Bad loans incurred by the country’s big banks remained low as of October last year, the central bank reported on Friday.
The non-performing loans (NPL) ratio of universal and commercial banks (U/KBs) was at 1.77 percent for the month from 2.06 percent a year earlier, the Bangko Sentral ng Pilipinas (BSP) said.
The central bank noted that the ratio was slightly lower than September’s 1.82 percent and had stayed below 2 percent since November 2014.
In value terms, U/KBs’ bad loans declined to P94.52 billion in October from P95.24 billion in September and the P96.54 billion recorded year earlier.
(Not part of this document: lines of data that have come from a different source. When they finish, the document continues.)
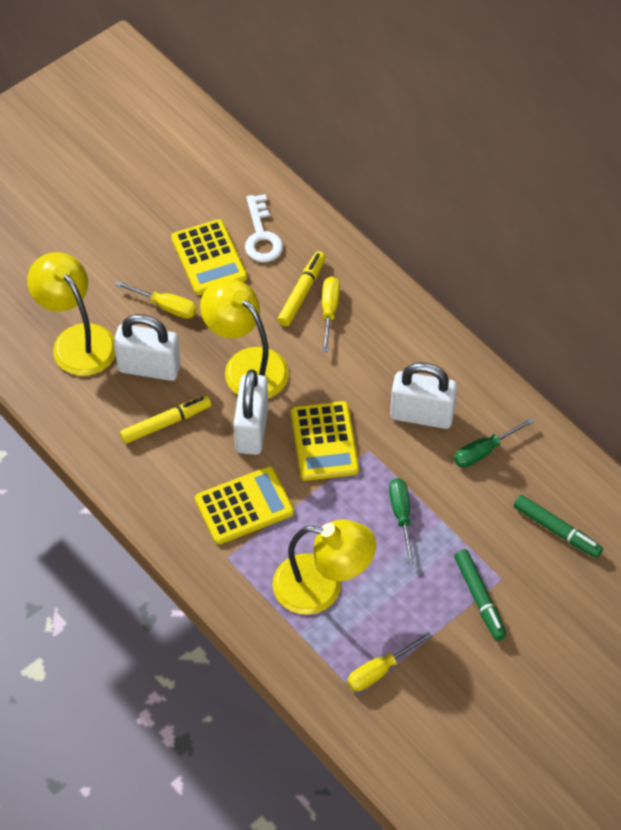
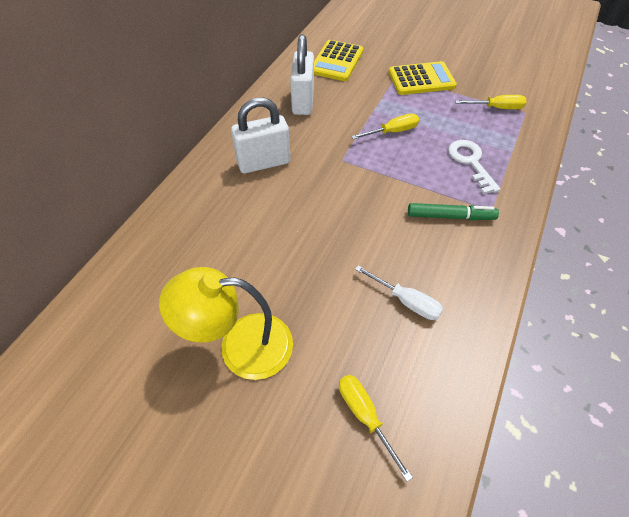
green marker: [454,549,506,641] [514,495,603,558] = 2 -> [408,203,499,220] = 1
green screwdriver: [389,478,415,564] [454,418,534,468] = 2 -> none = 0
white padlock: [114,314,181,381] [234,369,268,455] [390,362,457,429] = 3 -> [231,98,290,173] [290,34,314,115] = 2
white screwdriver: none = 0 -> [355,266,443,320] = 1
yellow calculator: [171,219,247,295] [195,466,294,545] [291,401,359,481] = 3 -> [314,40,364,81] [389,61,457,95] = 2
yellow lamp: [27,252,115,376] [200,279,289,398] [272,519,376,615] = 3 -> [159,267,293,380] = 1
yellow marker: [120,395,211,444] [277,251,326,326] = 2 -> none = 0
Their total loan portfolio rose to a combined P5.353 trillion in October from P5.244 trillion in September. It also exceeded the P4.712 trillion recorded in October 2014.
The central bank defines NPLs as past due loans where the principal or interest is unpaid for 30 days or more after the due date, including the outstanding balance of loans payable in monthly installments when three or more installments are in arrears.
Banks provisioned as much as 140.97 percent of gross NPLs to cover potential losses in October, higher than the 139.74 percent in the prior month and the 138.64 percent registered a year earlier.
Gross NPLs across economic sectors remained manageable and were seen in financial and insurance activities, real estate, manufacturing, wholesale and retail trade, and electricity, gas, steam and air-conditioning supply, which accounted for 69.3 percent of October’s total loans.
The central bank said the latest bad loan numbers indicated that U/KBs were continuing to adhere to high credit standards.
“The Bangko Sentral ng Pilipinas keeps track of the loan quality of U/KBs as part of its supervisory efforts to ensure the soundness of the banking system. This is in line with the BSP’s policy objective of financial stability,” it said.